# Exercise:
Set down every entry exactly as given. Pictures are to be left out.

Saved data entries
===

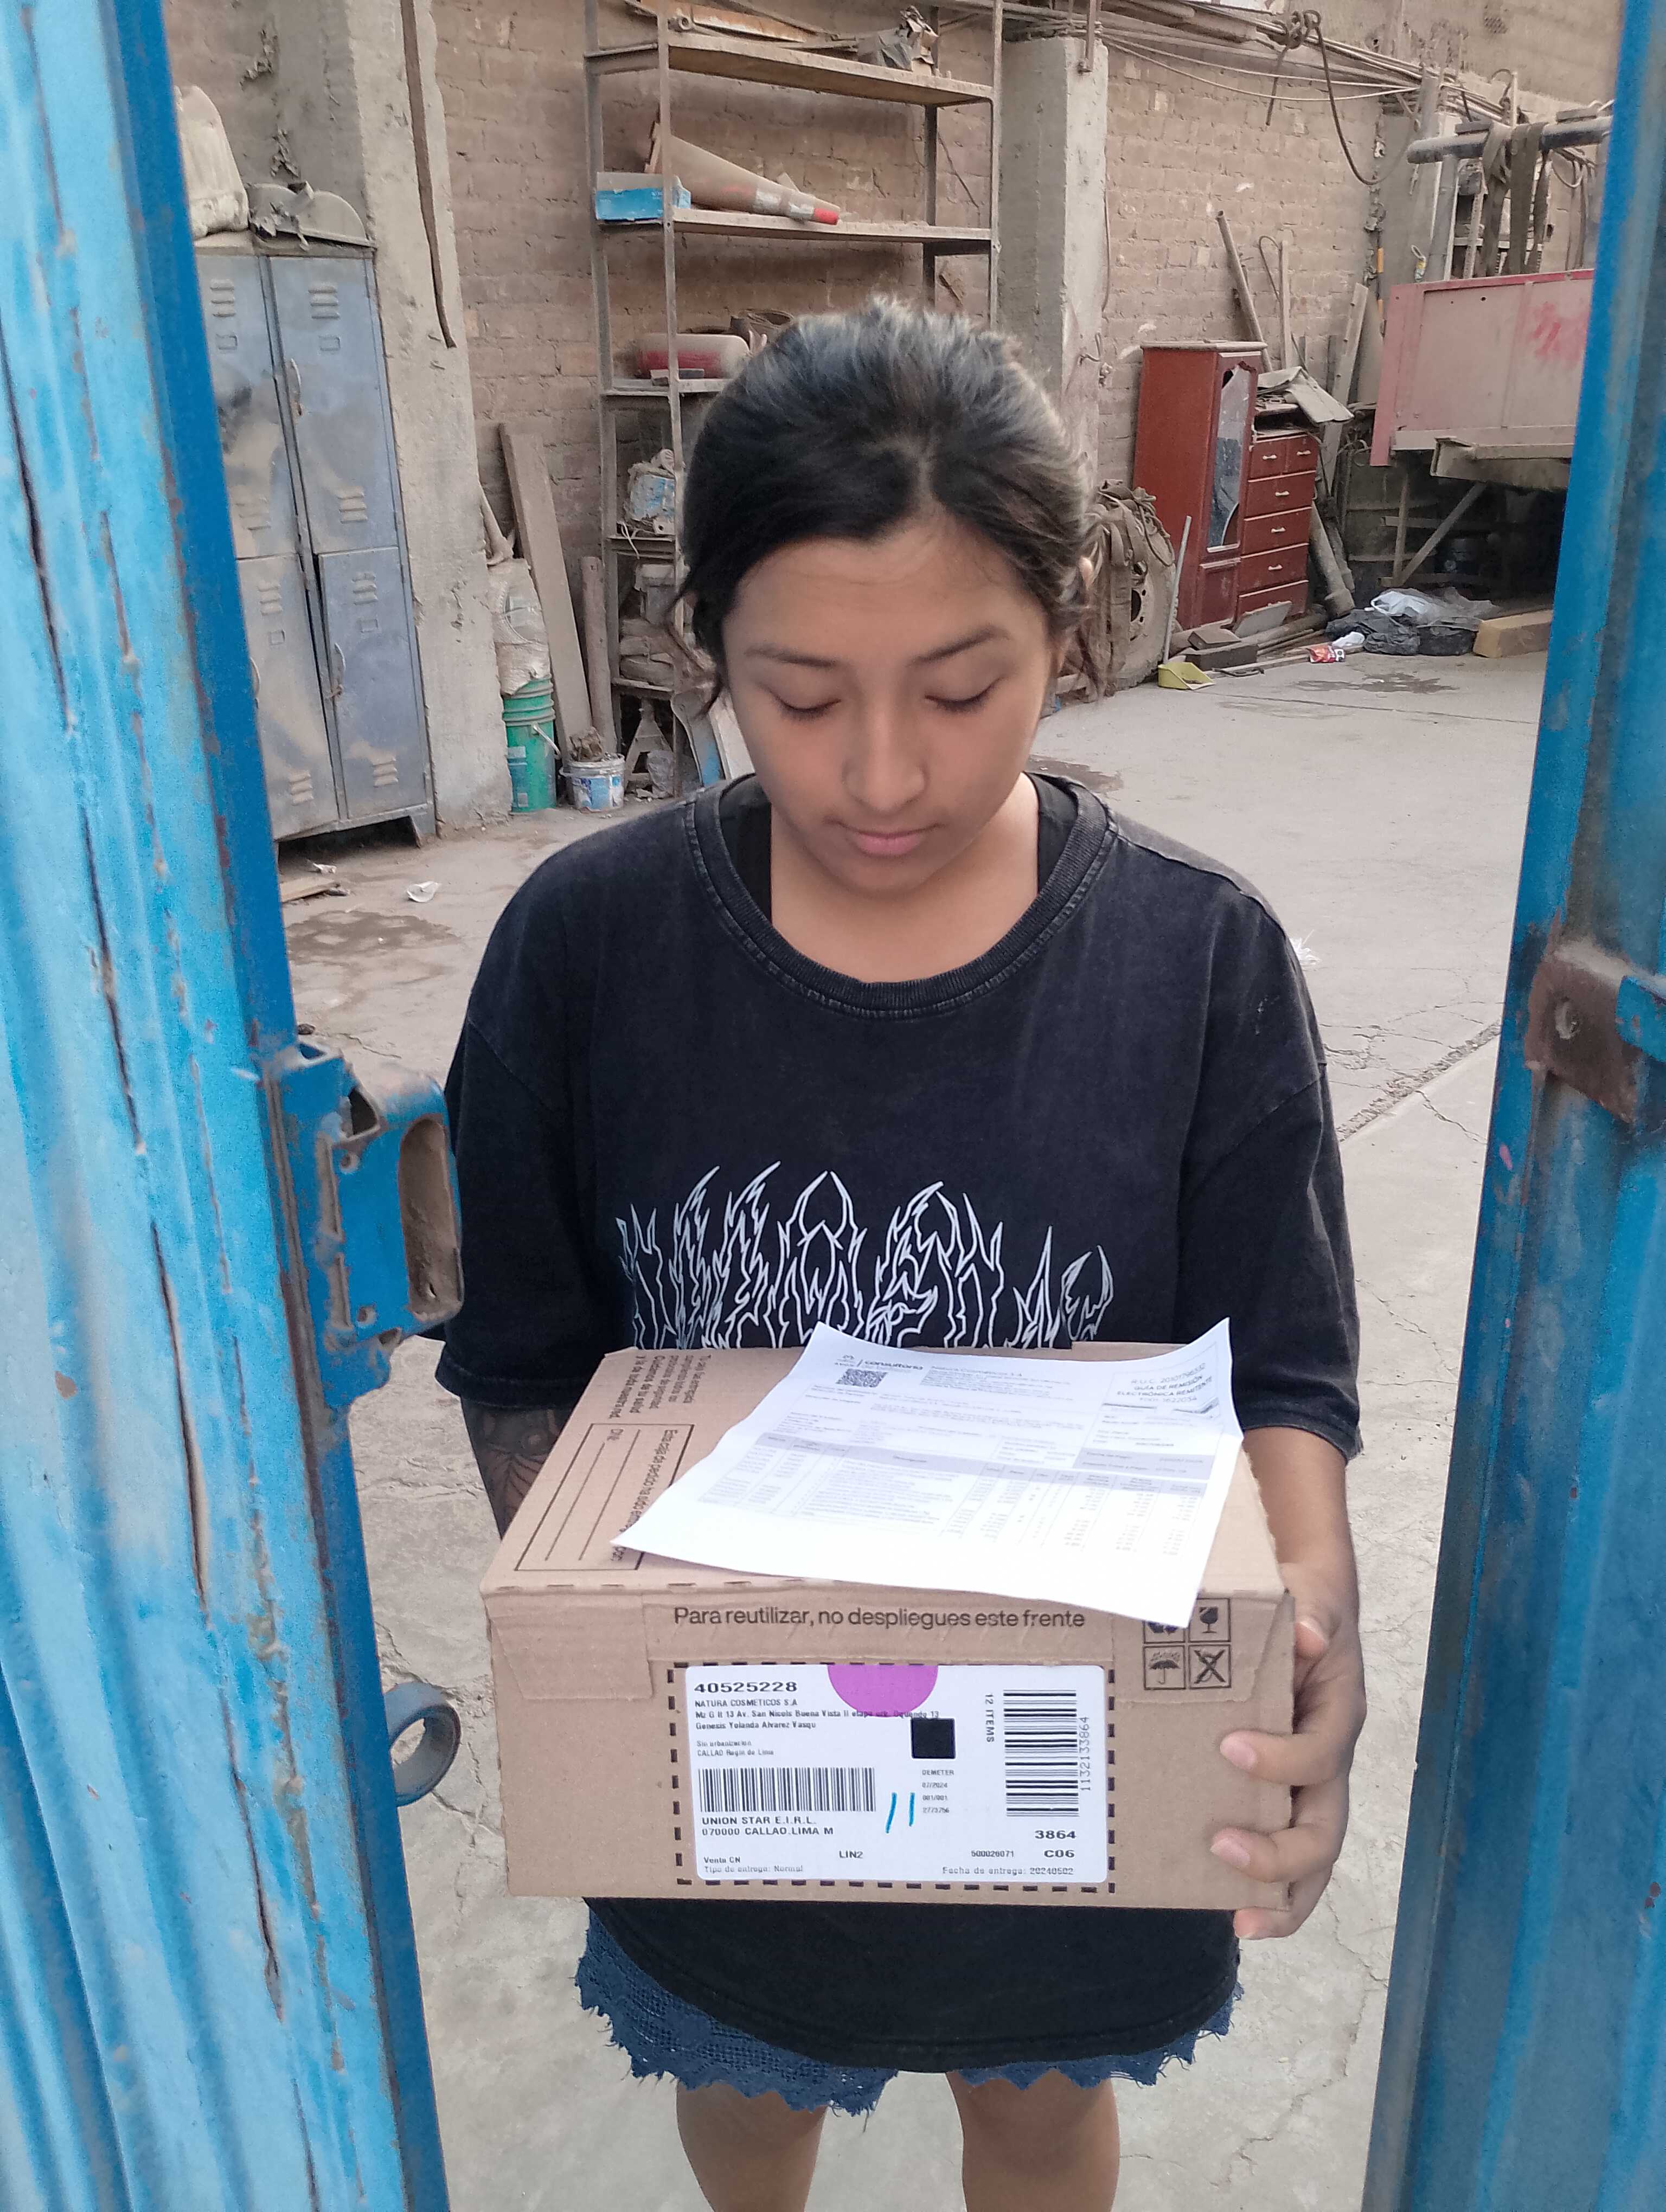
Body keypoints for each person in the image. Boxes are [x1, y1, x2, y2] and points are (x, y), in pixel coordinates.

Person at [437, 300, 1365, 2212]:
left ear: (1069, 635)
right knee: (746, 2092)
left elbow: (1279, 1372)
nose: (877, 777)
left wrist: (1310, 1641)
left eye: (959, 691)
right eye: (798, 696)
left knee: (1036, 2108)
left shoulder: (1195, 964)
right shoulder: (590, 955)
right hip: (729, 1773)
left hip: (1074, 1776)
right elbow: (526, 1365)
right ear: (707, 648)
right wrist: (625, 1656)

===

# Output:
Body keypoints for each person in the image. Boxes are [x1, y1, x2, y2] and points are (x, y), in pixel coordinates.

Person at [437, 300, 1365, 2212]:
left ear: (1069, 635)
right knee: (746, 2092)
left elbow: (1279, 1372)
nose: (877, 777)
left wrist: (1310, 1641)
left eye: (959, 691)
right eye: (798, 696)
left knee: (1036, 2108)
left shoulder: (1195, 964)
right shoulder: (590, 955)
right hip: (729, 1773)
left hip: (1074, 1776)
right elbow: (526, 1365)
right ear: (707, 648)
right wrist: (625, 1656)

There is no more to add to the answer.